Reproduce exactly, and solely, the lines running from the top of the data below through the line with "middle pip: (245, 420)", both inclusive. Omit pictures.

*** Opening Records for this exercise ***

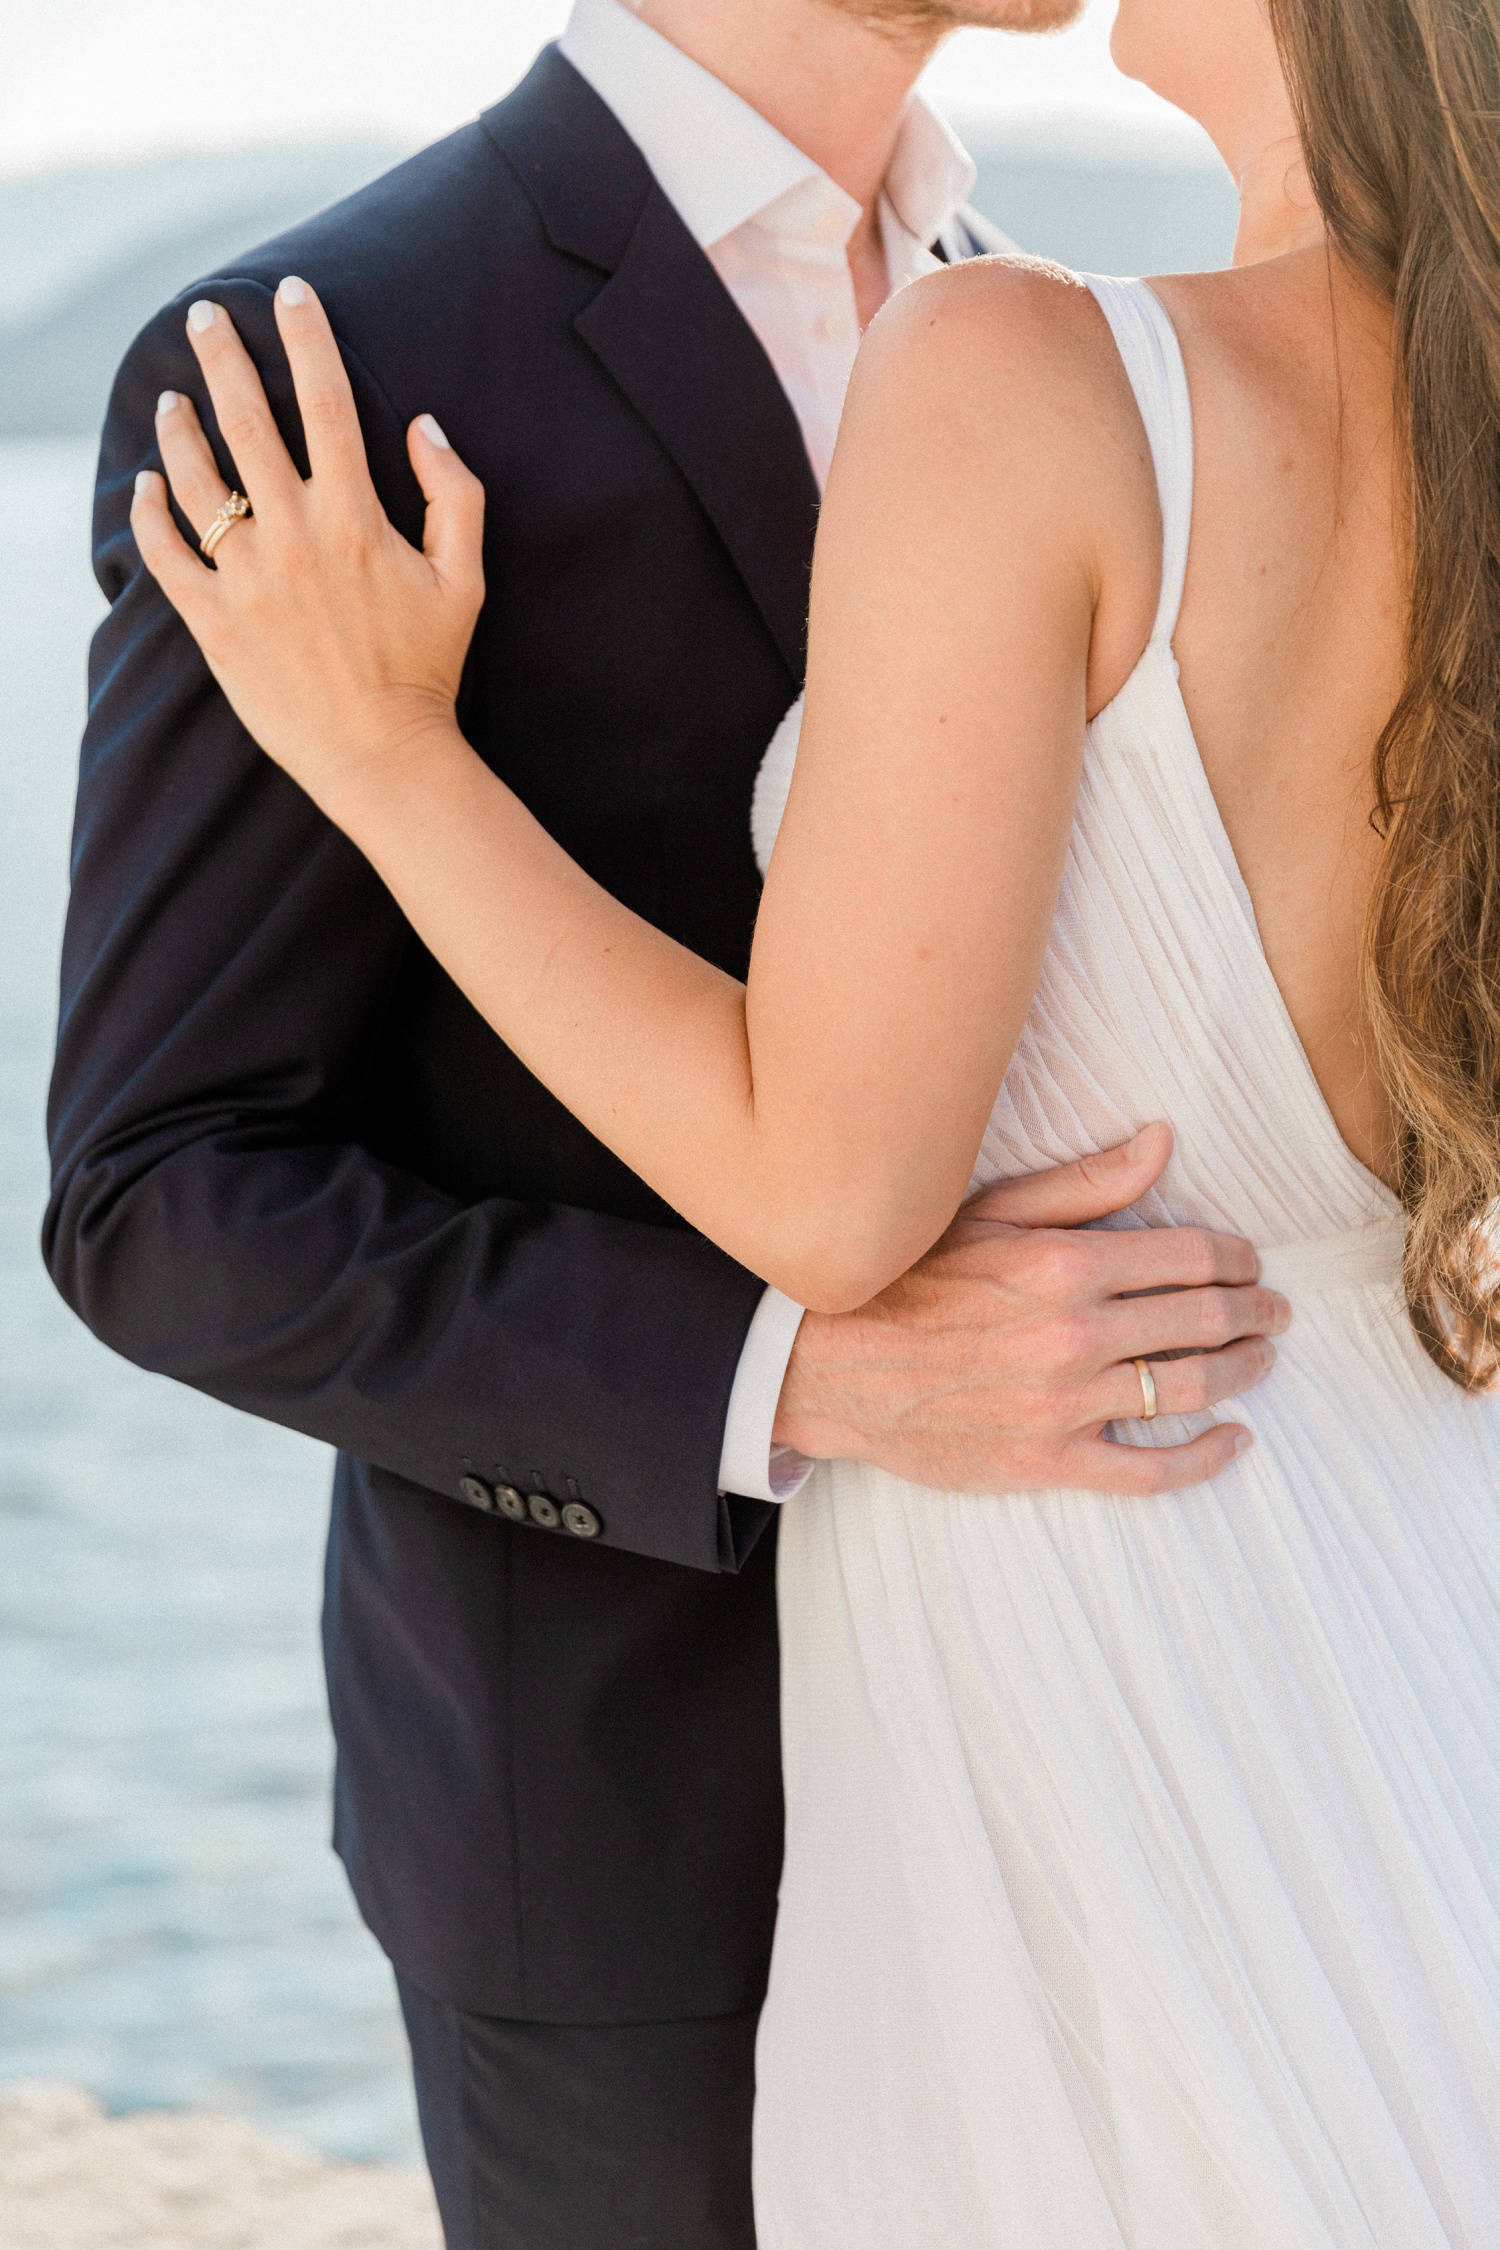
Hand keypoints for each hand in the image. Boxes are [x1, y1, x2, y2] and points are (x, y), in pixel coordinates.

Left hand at [130, 279, 485, 818]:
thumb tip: (424, 426)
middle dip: (221, 356)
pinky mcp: (213, 622)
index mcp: (355, 518)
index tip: (291, 293)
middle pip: (245, 420)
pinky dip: (149, 512)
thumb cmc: (428, 667)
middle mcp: (293, 537)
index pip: (325, 401)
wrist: (383, 756)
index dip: (308, 337)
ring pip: (195, 479)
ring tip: (172, 400)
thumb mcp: (466, 579)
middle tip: (204, 316)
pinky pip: (164, 554)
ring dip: (178, 428)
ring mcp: (245, 579)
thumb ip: (454, 494)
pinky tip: (147, 485)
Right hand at [773, 1123, 1288, 1495]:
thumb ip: (1084, 1184)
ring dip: (1242, 1373)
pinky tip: (1232, 1441)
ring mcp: (1063, 1404)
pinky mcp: (1046, 1461)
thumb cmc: (908, 1281)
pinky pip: (1150, 1470)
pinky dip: (1204, 1458)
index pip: (1189, 1255)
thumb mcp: (989, 1213)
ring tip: (1260, 1361)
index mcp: (1063, 1264)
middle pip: (1202, 1320)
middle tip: (1273, 1311)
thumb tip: (1163, 1140)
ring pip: (1189, 1390)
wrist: (828, 1366)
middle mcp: (1073, 1334)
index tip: (1248, 1264)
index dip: (1235, 1259)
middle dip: (1253, 1313)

*** Closing Records for this exercise ***

- _Answer to this problem_
Hand keypoints for each hand in the image. Boxes are [x1, y1, x2, y2] and points are (x, y), in pixel coordinates.

Left hand at [130, 279, 485, 818]:
thumb tip: (424, 426)
middle dip: (221, 356)
pinky mcp: (213, 622)
index mcp: (355, 518)
index tip: (291, 293)
middle pip: (245, 420)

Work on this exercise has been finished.